FIGURE 13. Extensor digiti minimi (EDM) transfer for correction of small finger abduction (A). The transfer is sutured to the radial collateral ligaments if no clawing is present (B). FDS, flexor digitorum superficialis.
This is not considered a definitive procedure because it divides the strength of a single tendon into multiple insertions. This technique is used as an internal splint after ulnar nerve repair to allow for function during nerve regeneration.
Small Finger Abduction
Wartenberg’s sign results from paralysis of the third volar interosseous muscle, resulting in unopposed pull of the extensor digit minimi (EDM). Burge believed that the deformity also may result from reinnervation of the abductor digiti minimi but not the third volar interosseous (68). Numerous transfers have been described to correct this deformity, most involving transfer of the EDM to the radial side of the finger (68,69,70,71,72,73,74 and 75). Either the entire EDM or half of the EDM can be used. If the entire EDM is to be used, a functional extensor digitorum communis to the fifth finger must be present (76,77).
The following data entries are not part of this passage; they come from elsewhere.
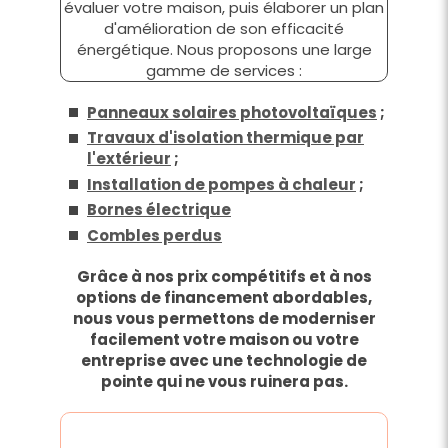
évaluer votre maison, puis élaborer un plan
d'amélioration de son efficacité
énergétique. Nous proposons une large
gamme de services :
Panneaux solaires photovoltaïques
;
Travaux d'isolation thermique par
l'extérieur
;
Installation de pompes à chaleur
;
Bornes électrique
Combles perdus
Grâce à nos prix compétitifs et à nos
options de financement abordables,
nous vous permettons de moderniser
facilement votre maison ou votre
entreprise avec une technologie de
pointe qui ne vous ruinera pas.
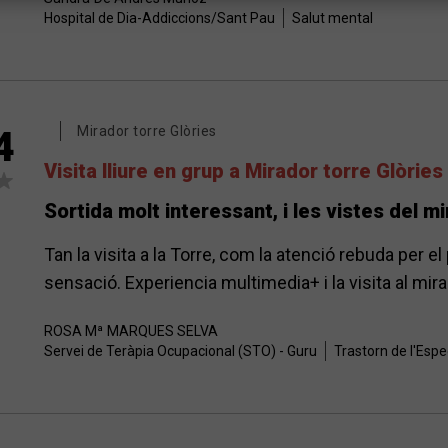
Hospital de Dia-Addiccions/Sant Pau
Salut mental
Mirador torre Glòries
4
Visita lliure en grup a Mirador torre Glòries
Sortida molt interessant, i les vistes del 
Tan la visita a la Torre, com la atenció rebuda per 
sensació. Experiencia multimedia+ i la visita al mi
ROSA Mª
MARQUES SELVA
Servei de Teràpia Ocupacional (STO) - Guru
Trastorn de l'Espe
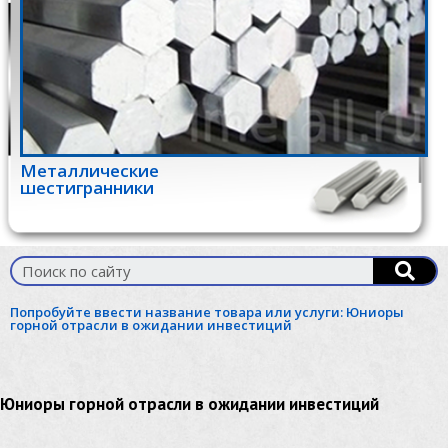
Металлические
шестигранники
Попробуйте ввести название товара или услуги:
Юниоры
горной отрасли в ожидании инвестиций
Юниоры горной отрасли в ожидании инвестиций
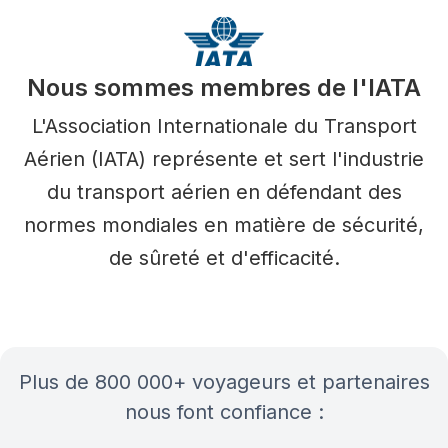
Nous sommes membres de l'IATA
L'Association Internationale du Transport
Aérien (IATA) représente et sert l'industrie
du transport aérien en défendant des
normes mondiales en matière de sécurité,
de sûreté et d'efficacité.
plus de 800 000+ voyageurs et partenaires
nous font confiance :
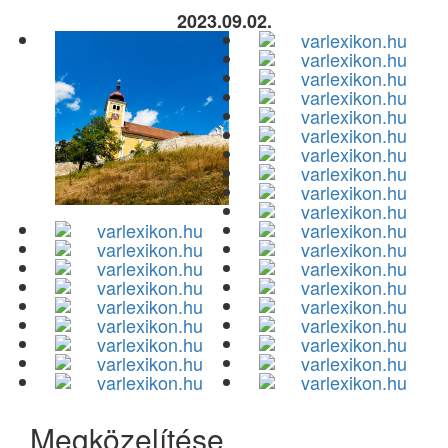
2023.09.02.
Megközelítése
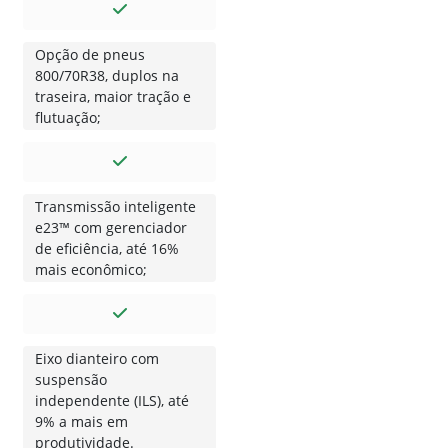
Opção de pneus
800/70R38, duplos na
traseira, maior tração e
flutuação;
Transmissão inteligente
e23™ com gerenciador
de eficiência, até 16%
mais econômico;
Eixo dianteiro com
suspensão
independente (ILS), até
9% a mais em
produtividade.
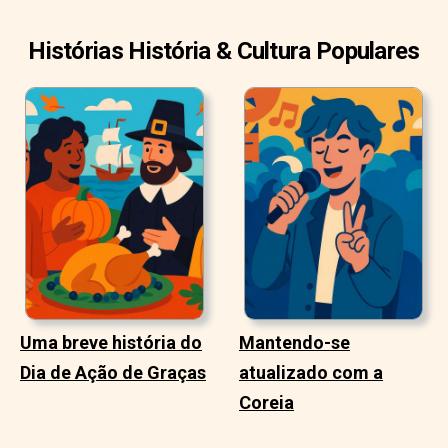
Histórias História & Cultura Populares
Uma breve história do
Mantendo-se
Dia de Ação de Graças
atualizado com a
Coreia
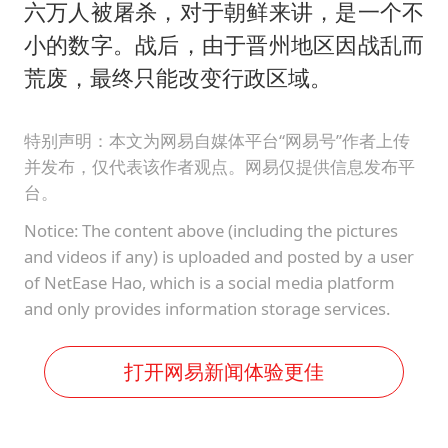
六万人被屠杀，对于朝鲜来讲，是一个不
小的数字。战后，由于晋州地区因战乱而
荒废，最终只能改变行政区域。
特别声明：本文为网易自媒体平台“网易号”作者上传
并发布，仅代表该作者观点。网易仅提供信息发布平
台。
Notice: The content above (including the pictures
and videos if any) is uploaded and posted by a user
of NetEase Hao, which is a social media platform
and only provides information storage services.
打开网易新闻体验更佳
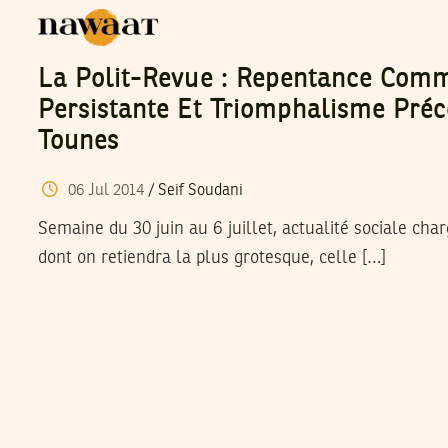
La Polit-Revue : Repentance Comm
Persistante Et Triomphalisme Pré
Tounes
06
Jul
2014
/
Seif Soudani
Semaine du 30 juin au 6 juillet, actualité sociale cha
dont on retiendra la plus grotesque, celle […]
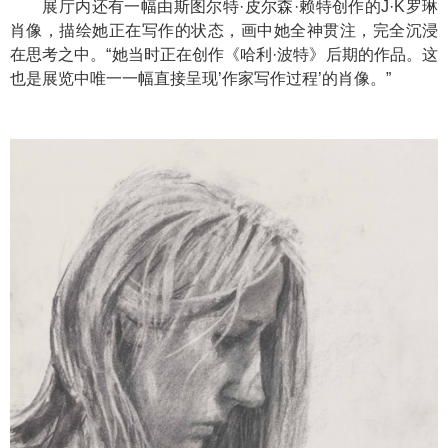
展厅内还有一幅由斯图尔特·皮尔森·赖特创作的J·K罗琳
肖像，描绘她正在写作的状态，画中她全神贯注，完全沉浸
在思考之中。“她当时正在创作《哈利·波特》后期的作品。这
也是展览中唯一一幅直接呈现’作家写作过程’的肖像。”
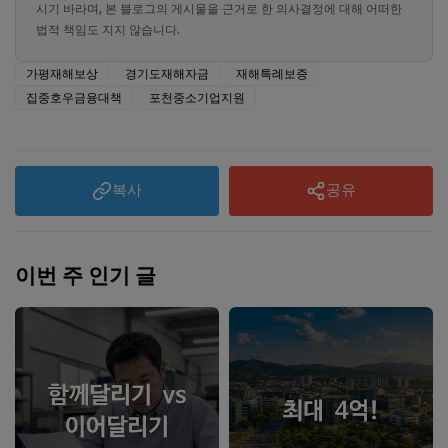
시기 바라며, 본 블로그의 게시물을 근거로 한 의사결정에 대해 어떠한
법적 책임도 지지 않습니다.
가평재해보상
경기도재해자금
재해특례보증
집중호우금융대책
포천중소기업지원
복사
공유
이번 주 인기 글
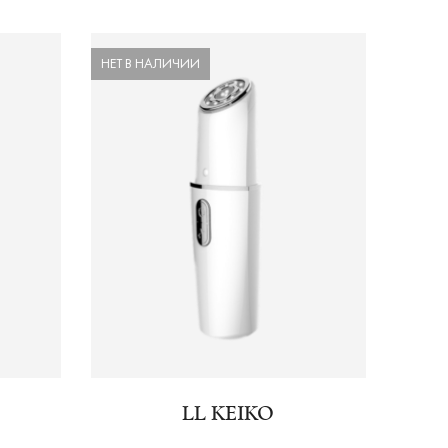
НЕТ В НАЛИЧИИ
LL KEIKO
Fowler described correction of this deformity and based it on the presence or absence of clawing (77). If clawing is not present, the ulnar slip of the EDM can be released and transferred to the radial collateral ligament of the small finger MCP joint. If clawing is present, it can be transferred more distally to the radial proximal phalanx of the small finger. The tendon is harvested through a dorsal incision and dissected proximally to the dorsal retinaculum. A volar incision is then made, and the tendon is passed through the fourth and fifth metacarpal space into the volar wound. This allows the transfer to pass volar the intermetacarpal ligament. The tendon is tensioned with the wrist in neutral and the MCP joint flexed 20 degrees (Fig. 13).